» **Given passage**
━━━━

Copenhagen Food by Trine Hahnemann is available for Dh120 at uae.kinokuniya.com

8. What is your opinion on lab-brewed poultry, beef, and even foie gras?

I do not see that as the solution. Why are we so afraid to give up meat? Generations of people before us on this planet had meat only for special occasions. Just my grandparent’s generation did not eat meat every day. We had days with porridge, leftovers and vegetables dishes. I think we need to put things into perspective and ask the right questions. There are thousands of plants, fruits and vegetables that can be consumed. Let’s start there.

9. What do you eat when you are happy? And upset?

When I am happy, I love cooking. I love to have people around me, and sitting down to share a meal. Veggies cooked in different ways, salads, bread and cheese.

━━━━

» **Input data**

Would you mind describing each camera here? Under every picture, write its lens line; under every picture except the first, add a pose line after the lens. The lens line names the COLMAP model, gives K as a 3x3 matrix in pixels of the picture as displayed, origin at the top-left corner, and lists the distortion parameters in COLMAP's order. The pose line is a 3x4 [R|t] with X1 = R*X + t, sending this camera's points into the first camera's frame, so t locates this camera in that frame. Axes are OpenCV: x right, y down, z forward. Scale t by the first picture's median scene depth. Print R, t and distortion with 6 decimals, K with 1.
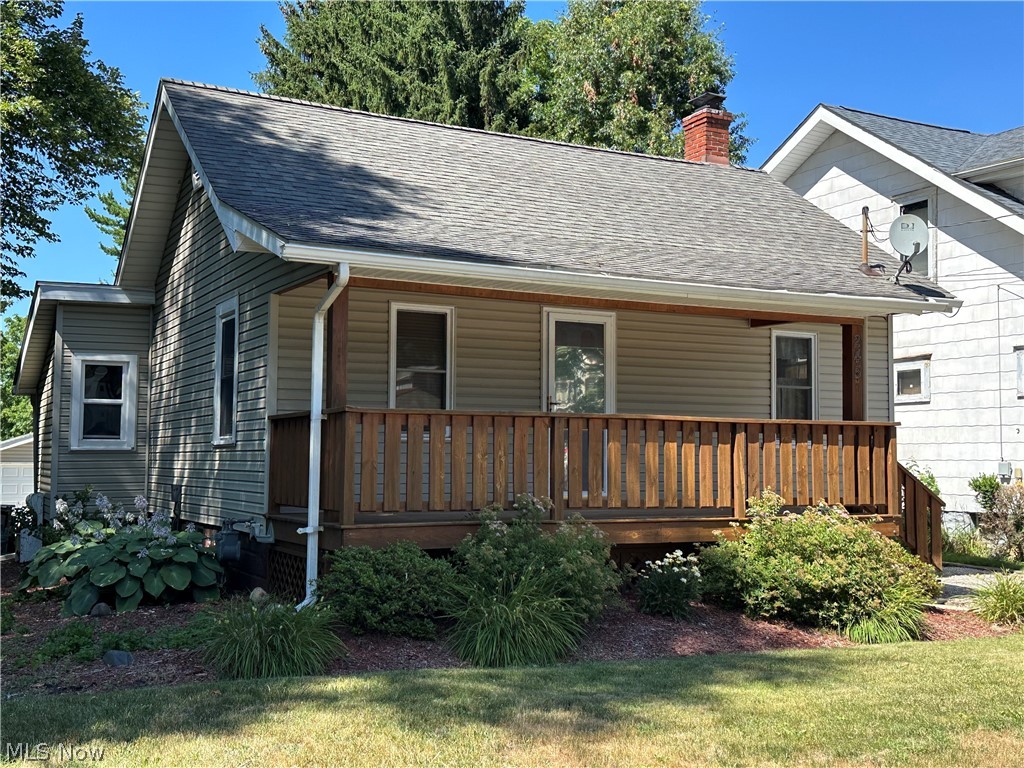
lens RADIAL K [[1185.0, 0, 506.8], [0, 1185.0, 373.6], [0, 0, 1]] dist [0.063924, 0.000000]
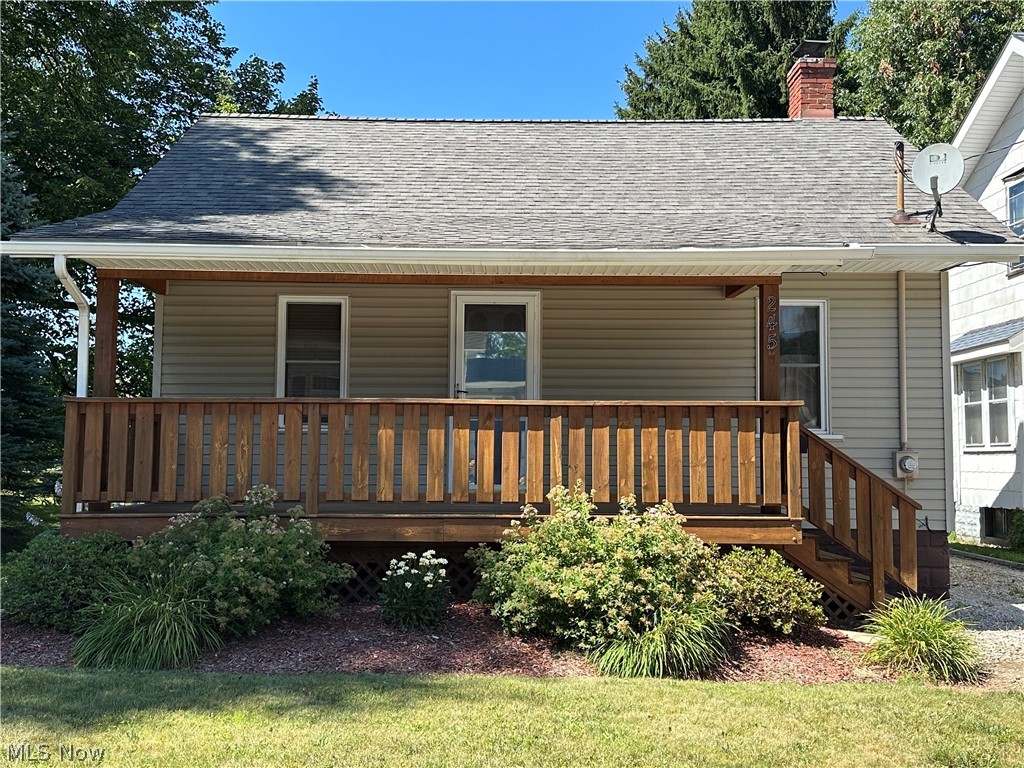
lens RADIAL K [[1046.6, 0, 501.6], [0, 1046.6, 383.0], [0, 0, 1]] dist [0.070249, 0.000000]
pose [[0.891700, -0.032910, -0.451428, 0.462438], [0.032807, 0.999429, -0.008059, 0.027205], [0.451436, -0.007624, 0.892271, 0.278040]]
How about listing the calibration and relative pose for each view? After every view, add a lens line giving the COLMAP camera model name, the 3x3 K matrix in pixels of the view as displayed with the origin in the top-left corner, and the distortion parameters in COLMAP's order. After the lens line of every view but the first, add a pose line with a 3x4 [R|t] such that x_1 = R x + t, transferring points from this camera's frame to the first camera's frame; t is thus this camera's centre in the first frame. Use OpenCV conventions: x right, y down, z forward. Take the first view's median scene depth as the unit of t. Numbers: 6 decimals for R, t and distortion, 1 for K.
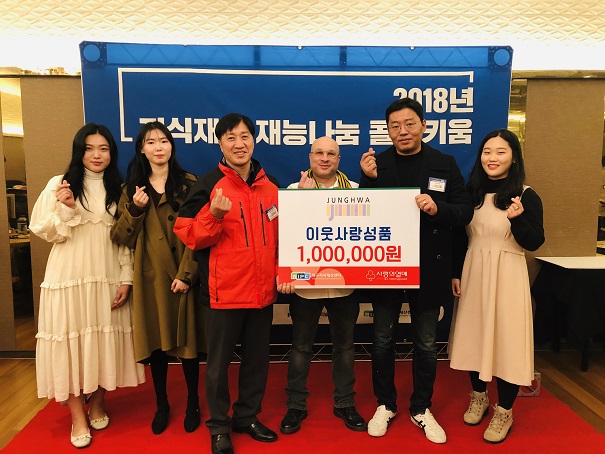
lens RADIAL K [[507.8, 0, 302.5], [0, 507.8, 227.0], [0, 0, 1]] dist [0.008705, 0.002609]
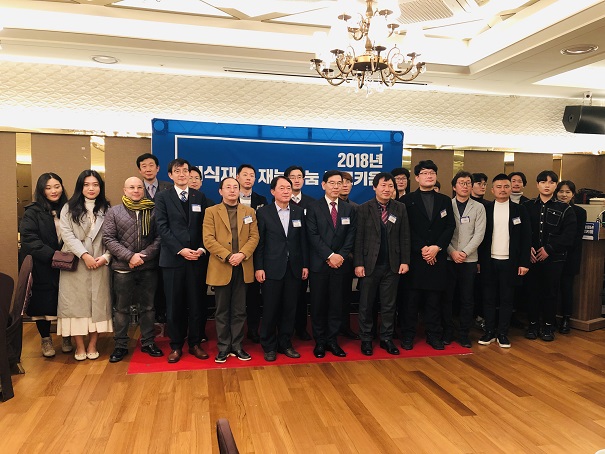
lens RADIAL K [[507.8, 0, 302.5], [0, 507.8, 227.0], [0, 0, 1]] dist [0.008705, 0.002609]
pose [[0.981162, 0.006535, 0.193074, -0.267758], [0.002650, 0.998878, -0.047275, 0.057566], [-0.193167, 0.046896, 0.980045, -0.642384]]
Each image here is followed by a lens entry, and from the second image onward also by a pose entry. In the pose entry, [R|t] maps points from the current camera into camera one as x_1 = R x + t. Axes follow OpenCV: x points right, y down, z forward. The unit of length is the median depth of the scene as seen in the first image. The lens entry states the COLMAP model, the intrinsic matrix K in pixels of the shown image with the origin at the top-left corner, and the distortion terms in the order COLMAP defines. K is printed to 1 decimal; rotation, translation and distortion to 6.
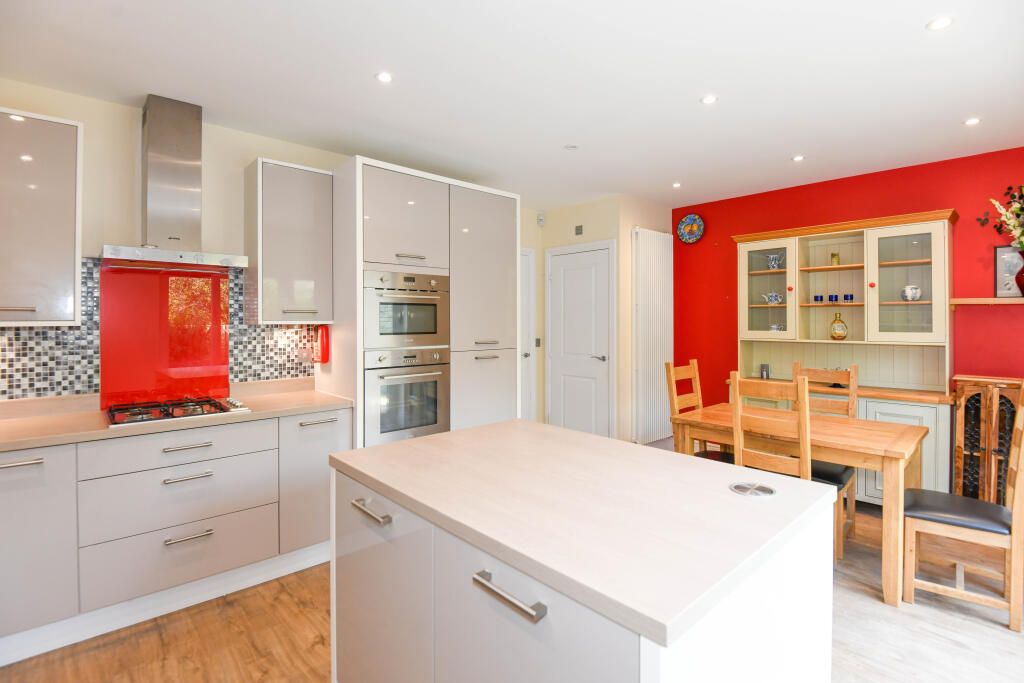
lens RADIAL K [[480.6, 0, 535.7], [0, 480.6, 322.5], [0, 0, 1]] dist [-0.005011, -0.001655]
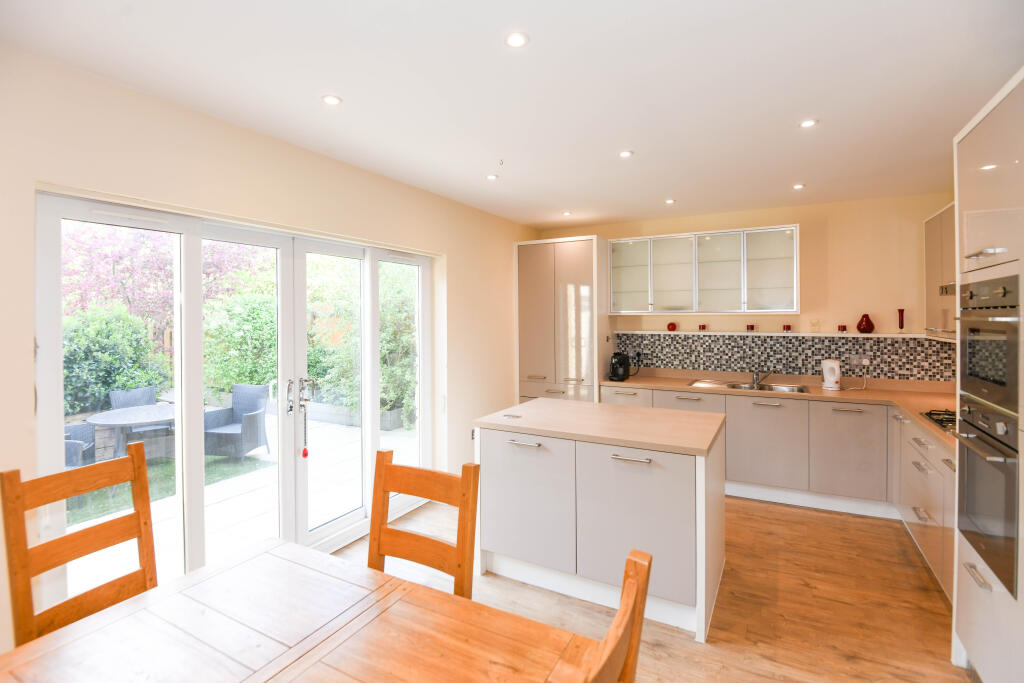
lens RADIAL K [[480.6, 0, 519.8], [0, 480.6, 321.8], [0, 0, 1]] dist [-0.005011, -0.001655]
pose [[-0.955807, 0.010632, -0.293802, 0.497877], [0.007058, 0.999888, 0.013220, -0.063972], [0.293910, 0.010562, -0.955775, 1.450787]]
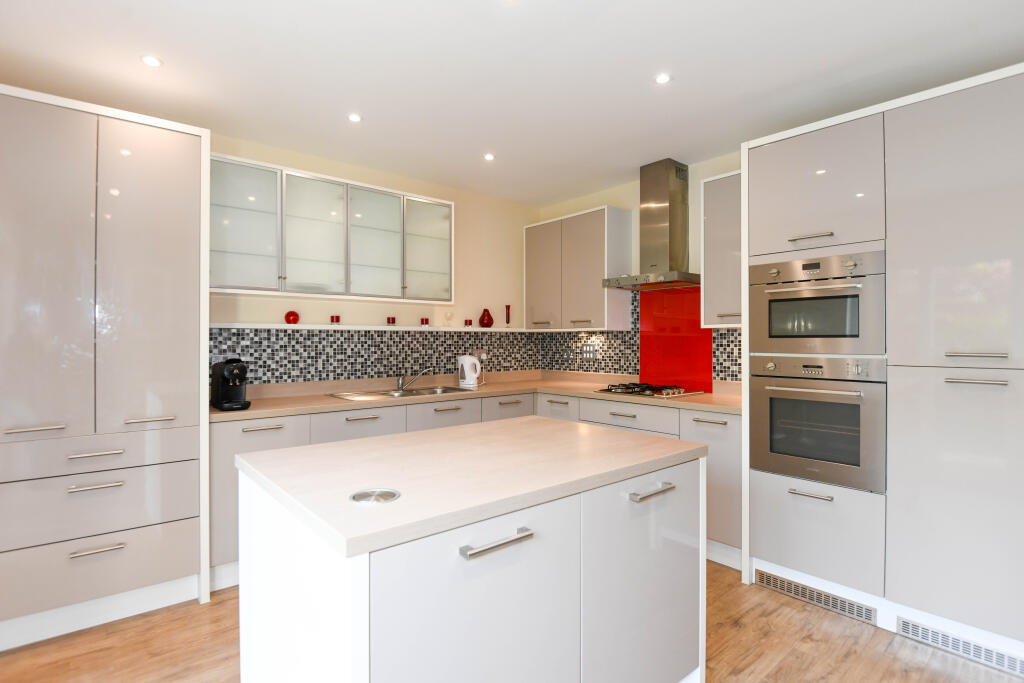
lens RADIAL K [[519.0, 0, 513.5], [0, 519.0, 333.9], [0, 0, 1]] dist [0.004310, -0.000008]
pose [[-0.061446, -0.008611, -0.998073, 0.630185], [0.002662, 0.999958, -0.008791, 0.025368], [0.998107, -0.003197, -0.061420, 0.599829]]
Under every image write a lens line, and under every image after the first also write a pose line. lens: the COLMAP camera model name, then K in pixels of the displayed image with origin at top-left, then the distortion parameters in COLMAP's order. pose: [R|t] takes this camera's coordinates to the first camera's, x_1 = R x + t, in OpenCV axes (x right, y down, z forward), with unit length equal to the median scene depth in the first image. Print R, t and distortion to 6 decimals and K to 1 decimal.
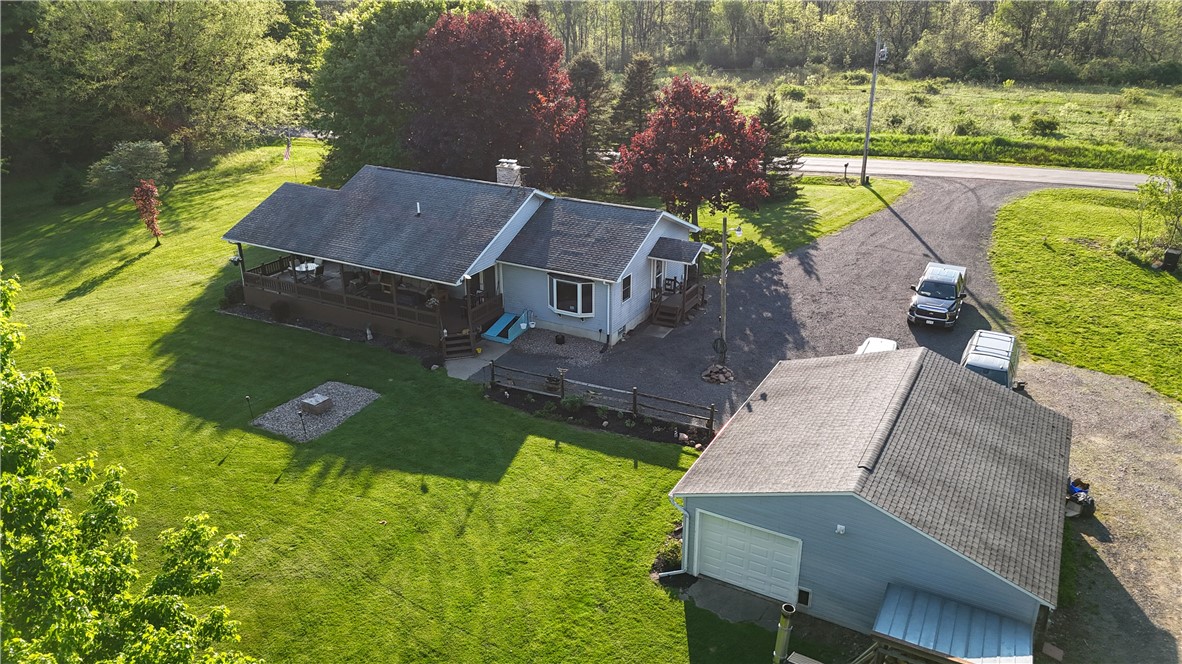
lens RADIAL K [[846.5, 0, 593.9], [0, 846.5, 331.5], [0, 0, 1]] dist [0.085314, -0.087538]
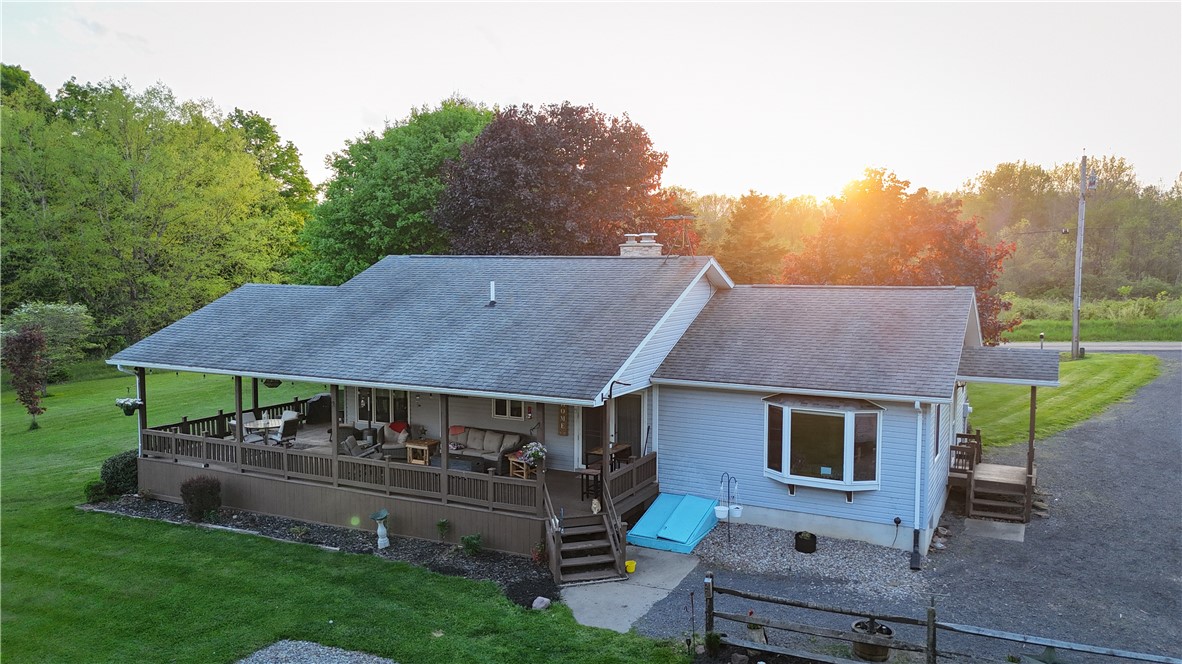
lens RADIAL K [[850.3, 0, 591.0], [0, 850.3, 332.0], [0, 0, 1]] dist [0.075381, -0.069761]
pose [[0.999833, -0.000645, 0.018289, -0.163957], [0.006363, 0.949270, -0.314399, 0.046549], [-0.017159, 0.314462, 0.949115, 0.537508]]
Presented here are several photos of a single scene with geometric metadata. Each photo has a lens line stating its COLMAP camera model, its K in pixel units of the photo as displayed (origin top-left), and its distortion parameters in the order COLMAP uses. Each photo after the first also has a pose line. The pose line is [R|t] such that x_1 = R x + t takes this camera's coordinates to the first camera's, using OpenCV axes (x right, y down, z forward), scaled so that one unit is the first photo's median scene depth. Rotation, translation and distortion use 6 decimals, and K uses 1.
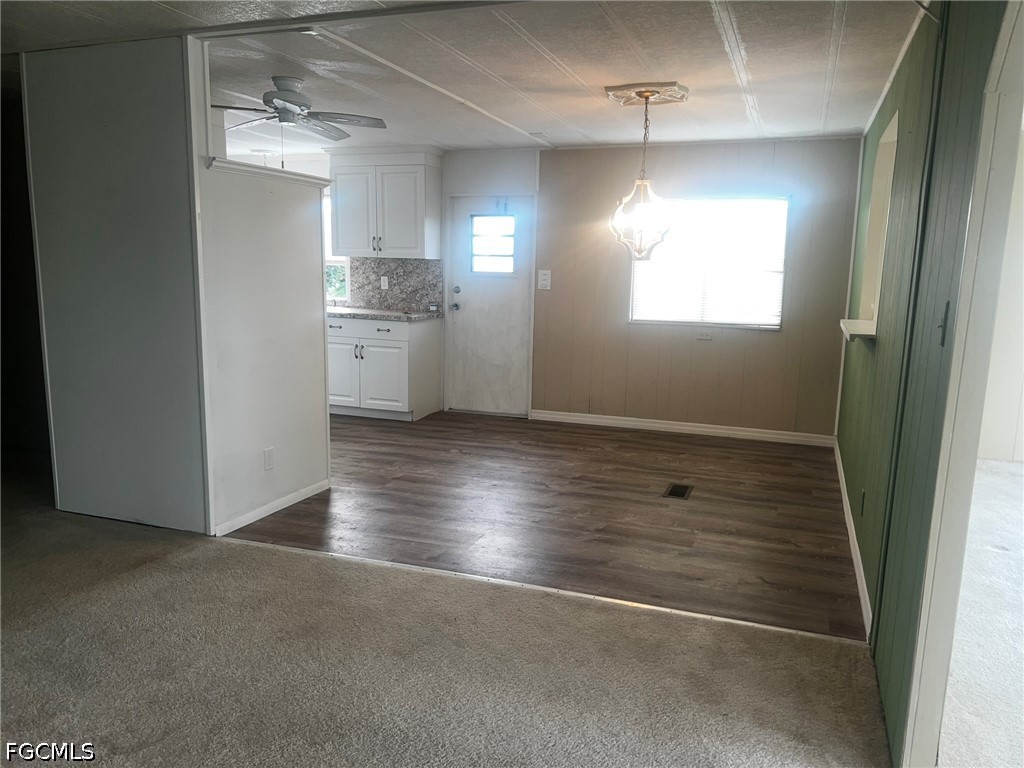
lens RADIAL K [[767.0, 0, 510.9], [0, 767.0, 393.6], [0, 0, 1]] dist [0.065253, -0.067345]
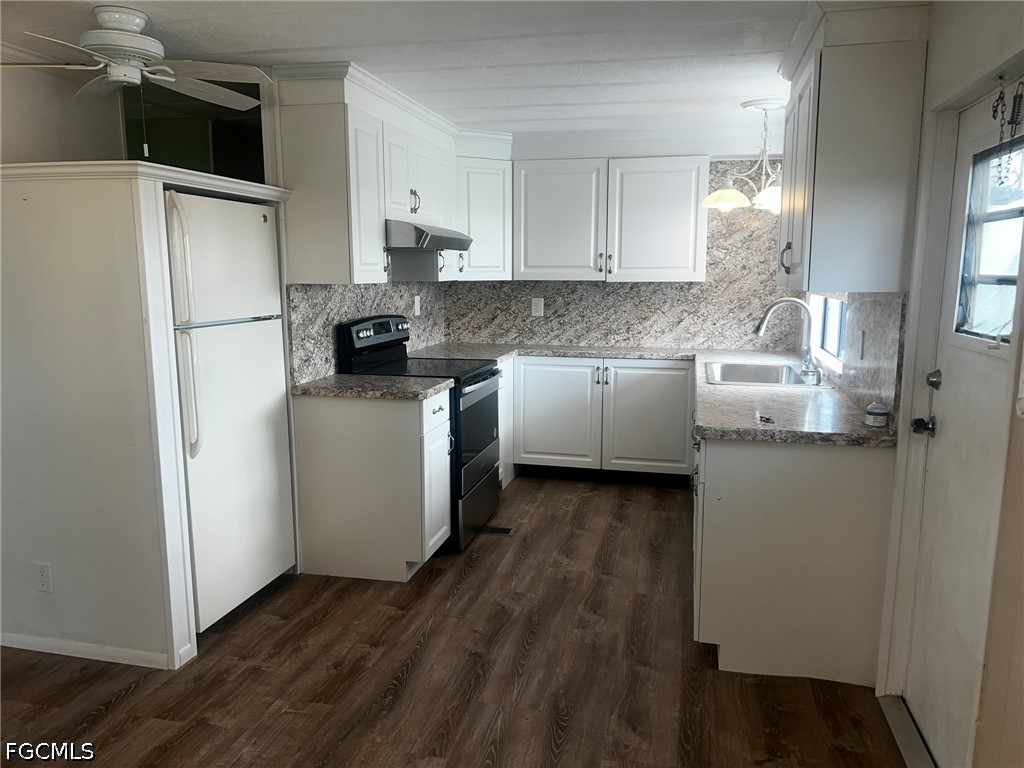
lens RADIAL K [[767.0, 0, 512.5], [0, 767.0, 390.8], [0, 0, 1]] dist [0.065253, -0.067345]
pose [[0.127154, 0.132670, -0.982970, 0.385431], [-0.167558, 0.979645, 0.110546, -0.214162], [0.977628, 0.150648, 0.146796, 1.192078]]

━━━━

» **What is being asked**
Write the next few sentences of the interview with Trine Hahnemann about food, picking up right after her description of what she eats when she is happy.

» **Answer section**
When I am under pressure, I love to have soup, or veg curry with rice. If I’m sad, I bake a cake. When I miss my children (they are grownups now), I bake pancakes and hope they feel my love wherever they are.

10. How does food in your culture play an important role in hygge?

We always offer food and drinks when people visit. We will offer coffee even before we say a proper ‘hello’. We enjoy having people over for dinner and have them linger at the table over food and sweets for hours. Setting the table, lighting candles and making an effort to make your guest feel at home. Then making sure it is relaxed and informal, that is hygge.